• **SELECTED EXTRACT**
They know that ratings and attendance fade without his otherworldly success.

They are aware that last Sunday, when Woods tied Rocco Mediate to force a playoff at the U.S. Open, NBC had the highest final-round rating in six years, and that when he won on Monday in sudden death, he fueled the highest golf rating on that day in 30 years.

"It's a real loss," said Ken Schanzer, the president of NBC Universal Sports. "You hope as we go forward that new stories emerge. We have two other majors to be played, and it could be that someone becomes hot and important stories happen through them."

Schanzer said he witnessed Woods' appeal on a flight during the playoff.

"I stood up," he said, "and the whole JetBlue plane was watching Tiger Woods; young and old, men and women, black and white, applauding on the plane. When you see greatness, you're drawn to it, and in his case, you're drawn in multiples."

The Tiger Effect on television is reminiscent of Michael Jordan's impact on NBA regular-season and playoff viewership. In 88 tournaments over the last five years, Woods finished in the top five 54 times, pushing final-round ratings to a 4.4 average.

The 34 other events averaged a 3.4 -- a 29 percent difference.

And in 2007, weekend ratings were 58 percent higher in tournaments in which he played.

"The overall general excitement in the marketplace is helped by his presence," said Sean McManus, the president of CBS News and Sports. "There's obviously increased interest when he does well."

McManus said Woods' absence would not cause CBS's golf advertising sales to dry up; CBS is largely sold out through the third quarter. The risk is that the events CBS anticipated he would play -- the Buick Open, the AT&T National and the PGA Championship -- will perform below ratings estimates and the network will have to give advertisers make-goods, or free ads, in other broadcasts.

• **RECORDED INFORMATION**
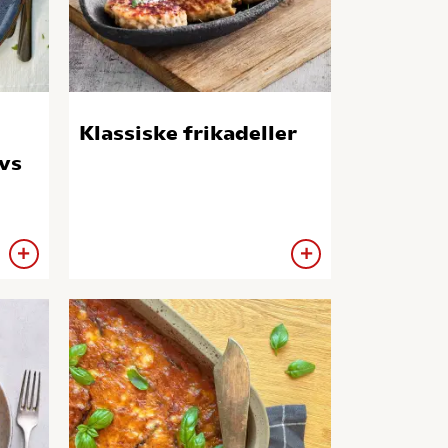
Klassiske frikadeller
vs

• **PROBLEMS TO WORK ON**
- 1) In the article on Tiger Woods and golf TV ratings, what was the average final-round rating in tournaments where Woods finished in the top five over the last five years?
- 2) Using the article on Tiger Woods and golf TV ratings, explain why CBS might have to give advertisers free ads in other broadcasts.
- 3) Carry on the article on Tiger Woods and golf TV ratings after its final sentence.

• **PER-TASK OUTPUTS**
- 1) A 4.4 average.

- 2) CBS expected Woods to play the Buick Open, the AT&T National and the PGA Championship, and without him those events may fall below ratings estimates. If that happens, the network will have to compensate advertisers with make-goods, which are free ads in other broadcasts.

- 3)
John Bogusz, CBS's executive vice president for sports sales, said the network did not expect that even a healthy Woods would play in the Barclays from Aug. 21 to 24, the first of four tournaments in the FedEx Cup playoff. Woods skipped it last year and still clinched the Cup title with wins at the BMW and Tour Championships.

Without Woods, the Barclays had the fewest viewers in the FedEx Cup playoff. The final-round average of 2.8 million viewers who witnessed Steve Stricker's victory was significantly below that of the Deutsche Bank Championship's 4.9 million (on Labor Day), the BMW's 4.35 million and the Tour Championship's 4.2 million.

The third and fourth rounds of the Deutsche Bank, BMW and Tour events are on NBC, as is the Ryder Cup.

Seth Waugh, the chief executive of Deutsche Bank Americas, said that the company's tournament, from Aug. 28 to Sept. 1 at the TPC Boston course in Norton, Mass., would survive.

While CBS, NBC, ABC and TNT must endure without Woods, the network that may miss him the most is the Golf Channel, with its raft of early-round coverage. The network's tournament ratings fall between 18 and 33 percent when Woods does not play, which is reasonably often, because he never plays a full PGA Tour schedule.

"Tiger is all about the upside of golf," said Page Thompson, the president of the Golf Channel. "What he does transcends his sport and brings in casual viewers; when he's absent, it's much harder to get those casual viewers in."